Même à un lecteur déjà familier de l'oeuvre, ce livre réserve en effet quelques surprises de taille, telle cette « Rencontre dans la forêt » qui se donne à lire comme une version érotique du « Grand combat : « D'abord il l'épie à travers les branches./ De loin il la humine, en saligoron, en nalais. / Elle : une blonde rêveuse un peu vatte (...) », ou ce long poème litanique de sept pages, intitulé « Quelque part, quelqu'un » qui décline quantité d'identités et d'actions ordinaires ou incongrues, comme pour faire le tour de l'humanité en 160 vers sur le mode du quelconque ou du quiconque:

« Quelque part quelqu'un est chien et aboie à la lune

Quelqu'un est né chinoise et maintenant elle a dix-sept ans

Quelqu'un c'est une blonde et sa soeur est vive, véritablement pétulante

Quelqu'un son père est highlander

Quelqu'un... et puis ça lui a retenti sur les reins et maintenant fini, il dit qu'il aime autant mourir à l'hôpital

Quelqu'un il a de grosses solives à sa maison

Quelqu'un, il veut encore un peu de crème. Mais l'autre quelqu'un, c'est l'existence de Dieu qui le chipote (...) »
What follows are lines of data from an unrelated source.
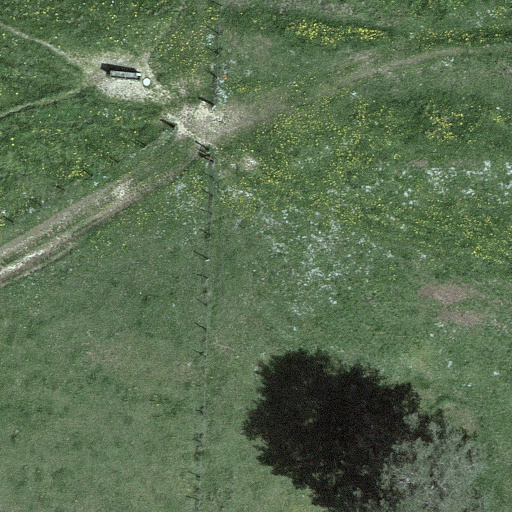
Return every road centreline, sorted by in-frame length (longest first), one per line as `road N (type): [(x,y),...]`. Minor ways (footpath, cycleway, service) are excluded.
road 1 (track): [(511,47),(214,127),(0,270)]
road 2 (track): [(0,3),(214,127)]
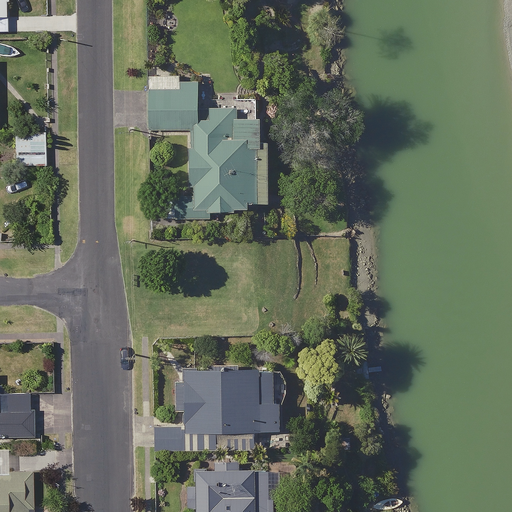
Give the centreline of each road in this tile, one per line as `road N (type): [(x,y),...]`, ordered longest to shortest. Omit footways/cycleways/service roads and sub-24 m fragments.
road 1 (residential): [(97,0),(100,288)]
road 2 (residential): [(100,288),(104,511)]
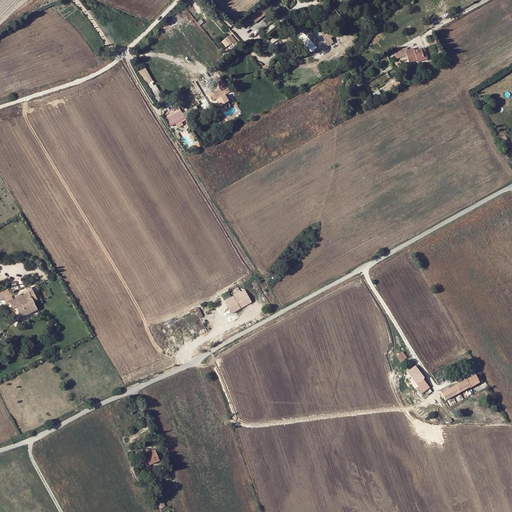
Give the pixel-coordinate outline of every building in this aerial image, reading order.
[(263,7),(249,18),(253,22),(266,12),(263,7)] [(230,34),(224,39),(229,45),(231,43),(234,46),(227,51),(226,50),(221,54),(223,56),(227,53),(228,54),(239,46),(230,34)] [(273,47),(268,39),(261,43),(267,52),(273,47)] [(408,63),(417,61),(417,62),(427,59),(424,48),(414,50),(413,48),(407,49),(407,48),(399,50),(401,57),(406,56),(408,63)] [(137,72),(159,108),(169,101),(166,97),(163,96),(145,68),(137,72)] [(214,82),(219,78),(217,75),(209,80),(218,91),(219,89),(214,82)] [(214,82),(219,89),(218,91),(214,94),(212,92),(207,96),(212,102),(217,98),(218,99),(229,90),(219,78),(214,82)] [(393,82),(386,86),(389,90),(396,86),(393,82)] [(226,95),(218,99),(222,106),(230,101),(226,95)] [(188,110),(182,113),(185,119),(199,111),(196,106),(188,110)] [(226,116),(238,112),(236,106),(224,111),(226,116)] [(166,115),(172,126),(185,119),(182,113),(180,110),(179,108),(166,115)] [(504,135),(498,138),(501,143),(507,139),(506,137),(504,135)] [(14,303),(10,305),(11,306),(13,311),(16,316),(18,321),(38,311),(33,301),(37,300),(31,288),(26,291),(27,295),(22,298),(21,296),(16,299),(17,301),(14,303)] [(243,290),(232,297),(233,299),(246,293),(243,290)] [(12,299),(8,292),(0,296),(0,303),(4,301),(4,303),(7,308),(11,306),(10,305),(14,303),(12,299)] [(240,309),(251,302),(246,293),(233,299),(240,309)] [(240,309),(233,299),(225,303),(232,314),(240,309)] [(424,378),(416,366),(407,372),(412,378),(417,386),(416,387),(416,388),(415,389),(416,391),(418,390),(420,394),(423,392),(419,386),(421,385),(422,387),(429,382),(427,379),(424,381),(423,379),(424,378)] [(469,389),(480,383),(476,375),(441,394),(445,401),(469,388),(469,389)] [(408,381),(414,390),(415,389),(416,388),(416,387),(417,386),(412,378),(408,381)] [(164,460),(159,449),(145,454),(149,465),(164,460)] [(161,501),(156,503),(159,509),(164,507),(161,501)]
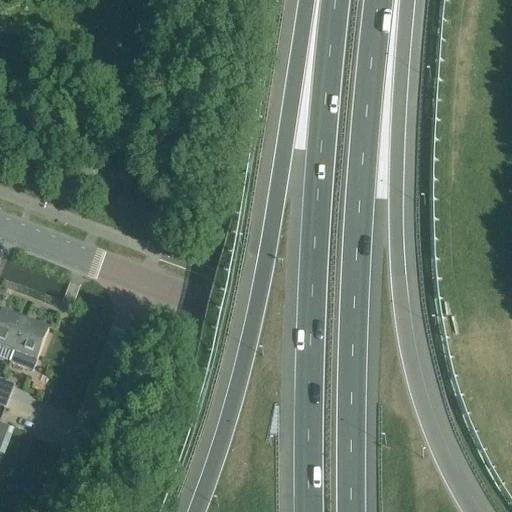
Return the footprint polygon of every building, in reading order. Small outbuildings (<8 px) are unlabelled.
[(0,359),(11,363),(14,354),(26,322),(3,313),(0,321),(0,359)] [(11,363),(10,364),(33,373),(37,362),(49,331),(26,322),(14,354),(11,363)] [(0,393),(11,397),(15,386),(0,379),(0,393)] [(11,397),(0,393),(0,407),(6,409),(11,397)] [(0,428),(0,441),(4,443),(9,431),(0,428)]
Chez Michaux, le sujet est foule, innombrable et quelconque. Il n'est jamais « seul dans sa peau ». Il produit des corps ou des anti-corps. Rien de plus plastique que l'identité, ni de plus raturé. « Bâti sur une colonne absente », le moi ne cesse de sortir puis de rentrer en soi. Multipliant les allées et venues, il est cependant à la recherche d'une maison, mais « transparente », bâtie seulement d'une « solive et quelques poutres », et que « tout traverse », jusqu'à la boue même du chemin. Cette tentative d'élaboration d'un espace de sauvegarde personnel ouvert à tous les influx se décline au fil des textes, et vient découvrir par exemple dans des dessins d'enfants le modèle d'une installation possible au coeur même du désir d'indépendance:

« Isolée une grande demeure ici rigide de silence

de symétrie, d'ordre, d'intolérance.

Mais d'elle une fumée s'échappe, légère, vive, qui ne sera pas rattrappée. »

A la poursuite du dégagement aérien de cette fumée « irrattrapable », libérée des réseaux et « des remontrances de la terre » qui serait le modèle ultime de son écriture, la poésie de Michaux fabrique de l'inouï en inventant des noms et en frappant les syllabes comme des tambours, en redoublant les coups, en filant à « tire d'aile », en se faisant « fluide au milieu des fluides », cerveau d'enfant qui rêve, cerceau d'enfant qui joue, simple fil entourant le vide d'être, « bras de fortune », « forme non fermée / indéfiniment reformée ». A la structure qui emprisonne, elle substitue l'axe de sa direction propre. A l'absence de repères, elle répond par « la voie des rythmes ». A l'identité perdue elle réplique par une « fièvre de visages ». De sorte que cette antidote à la promiscuité qu'est la distance devient en définitive le mode paradoxal de la proximité, la forme d'une pudeur, parfois étrangement véhémente, mais toujours compréhensive. Le retrait, le congé, la vacance, toutes les formes de l'éloignement et de l'absence conditionnent l'accession à ce que d'aucuns nommeraient « présence » et qui se nomme ici « acquiescement ». L'un des poèmes inédits de ce volume, intitulé « Murali », ne dit pas autre chose que cette accession finale à une espèce de paix par-delà les brisements, à laquelle l'oeuvre de Michaux n'a cessé d'aspirer et qu'elle s'est donné le moyen d'atteindre en fouillant profond dans les plis et les replis du « problème d'être »:

 

« Dimanche instantané, ou presque

Vacances sur place

 

sourd aux cris

aux piétinements partout

 

Plus d'interceptions

et un durable, incessant circuit

soustrait aux arrachements

 

Une grande communion

Où? Comment? On ne s'en soucie pas

un préalable, on y est,

un préalable à une plus grande communion encore

à une communion qu'il sera impossible d'arrêter

de suspendre en aucune façon, d'atténuer, d'oublier

Retrait enchanté est devenu l'épanouissement enchanté

sans cérémonie

sans applaudissement

accomplissement des accomplissements

avec l'acquiescement, le complet acquiescement

du coeur repris, retrouvé, recueilli

et tout autour de lui conjointement recueilli

résurrection de la capitale

une dalle une dalle sans fin, sacrée (?)

comme une apesanteur

loin des barricades

du frivole

traversés plafonds, planchers

et finies dissipées les répulsions. »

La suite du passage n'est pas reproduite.